What stops the model from deleting my data with a bad DELETE query?
The executor allows writes but logs every one (see the log line 'Tool execute_sql write: \(changes) row(s) affected' at line 330 of ChatToolExecutor.swift), and the tables the model is encouraged to write to are narrow: ai_user_profiles for profile updates, and the knowledge graph via a separate save_knowledge_graph tool that batches nodes and edges into a single transaction. The core chat_messages and indexed_files tables are read almost exclusively. The guardrail is that the model knows what the table is for (every table has a human-readable description attached to the prompt) and that the tool name makes the operation legible in the tool-call log. There is no silent 'clear memory' path.

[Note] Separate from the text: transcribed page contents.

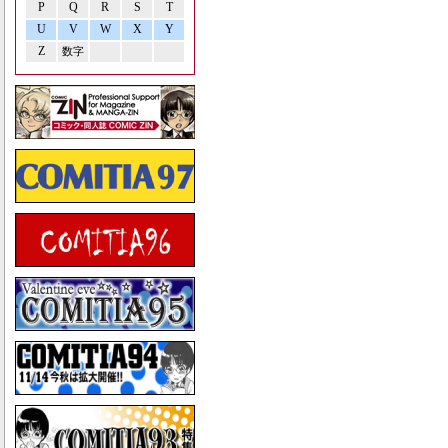
P
Q
R
S
T
U
V
W
X
Y
Z
数字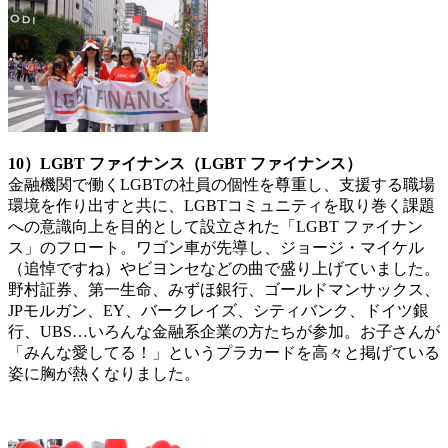
10）LGBT ファイナンス（LGBT ファイナンス）
金融機関で働くLGBTの社員の個性を尊重し、支援する職場
環境を作り出すと共に、LGBTコミュニティを取り巻く課題
への意識向上を目的として設立された「LGBT ファイナン
ス」のフロート。ワゴン車が先導し、ジョージ・マイケル
（追悼ですね）やビヨンセなどの曲で盛り上げていました。
野村証券、第一生命、みずほ銀行、ゴールドマンサックス、
JPモルガン、EY、バークレイズ、シティバンク、ドイツ銀
行、UBS…いろんな金融系企業の方たちが参加。お子さんが
「みんな愛してる！」というプラカードを高々と掲げている
姿に胸が熱くなりました。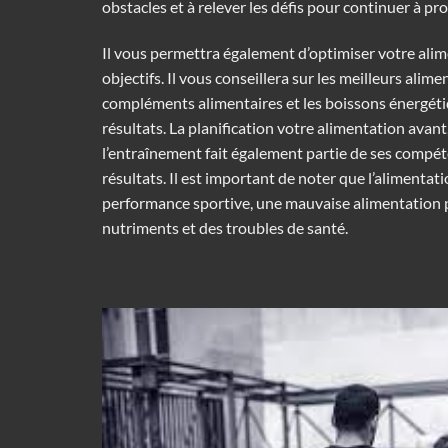
obstacles et à relever les défis pour continuer à pro
Il vous permettra également d’optimiser votre ali
objectifs. Il vous conseillera sur les meilleurs alimen
compléments alimentaires et les boissons énergét
résultats. La planification votre alimentation avan
l’entraînement fait également partie de ses compé
résultats. Il est important de noter que l’alimentati
performance sportive, une mauvaise alimentation 
nutriments et des troubles de santé.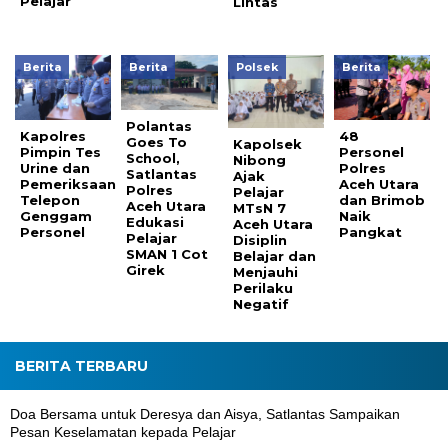
Pelajar
Lintas
Berita
Berita
Polsek
Berita
Polantas
Kapolres
48
Goes To
Kapolsek
Pimpin Tes
Personel
School,
Nibong
Urine dan
Polres
Satlantas
Ajak
Pemeriksaan
Aceh Utara
Polres
Pelajar
Telepon
dan Brimob
Aceh Utara
MTsN 7
Genggam
Naik
Edukasi
Aceh Utara
Personel
Pangkat
Pelajar
Disiplin
SMAN 1 Cot
Belajar dan
Girek
Menjauhi
Perilaku
Negatif
BERITA TERBARU
Doa Bersama untuk Deresya dan Aisya, Satlantas Sampaikan
Pesan Keselamatan kepada Pelajar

How does the file index actually get populated?
There is an actor called FileIndexerService in Desktop/Sources/FileIndexing/FileIndexerService.swift. On boot and on an incremental schedule, it walks a fixed list of folders (~/Downloads, ~/Documents, ~/Desktop, ~/Developer, ~/Projects, ~/Code, ~/src, ~/repos, ~/Sites, /Applications, and ~/Applications), up to a max depth of 3, batching 500 records at a time into indexed_files. It skips folders like .Trash, node_modules, .git, .venv, DerivedData, and target because scanning those produces mostly noise. Package extensions like .app, .framework, .xcodeproj, and .xcworkspace are treated as leaves, not walked into. It skips files larger than 500 MB. The scanner does not read file contents; it only stores metadata (path, name, extension, size, folder, depth, timestamps).
What stays on my Mac and what leaves?
The SQLite file never leaves. The accessibility tree the agent reads from other apps (from the macos-use MCP server) never leaves as bulk data. What leaves is exactly what the model needs to decide the next action: the current question, whatever rows came back from your execute_sql call, and whatever part of the AX tree the agent chose to quote. That is a fundamentally different shape from cloud assistants that index your Drive, your Gmail, or your calendar into their own vector store and keep a shadow copy. Here the shadow copy is the SQLite file, and it is in your home directory, owned by you.
Can I read the database myself with the standard sqlite3 CLI?
Yes. Open Terminal, run sqlite3 ~/Library/Application\ Support/Fazm/users/{userId}/fazm.db, then .tables to see the list, and e.g. SELECT fileType, COUNT(*) FROM indexed_files GROUP BY fileType to see what it knows about your disk. If you want to export it, .dump or .backup work. Quit the Fazm app first so the WAL is checkpointed cleanly. The schema is identical to what the agent sees, which is the whole point: the assistant has no private view of your data.
How does Fazm find the right userId directory?
When you sign in, the Firebase UID becomes the directory name. Before sign-in, Fazm writes to the subdirectory 'anonymous'. A migration step in AppDatabase.swift (migrateFromLegacyUserDirectory) moves the legacy anonymous or device-UUID database into the correct per-user folder once you authenticate, so your indexed files and conversation history follow the account rather than the device session. If you switch users on the same machine, the code calls switchUser(to:), which closes the pool, reconfigures for the new userId, and reopens a fresh database file.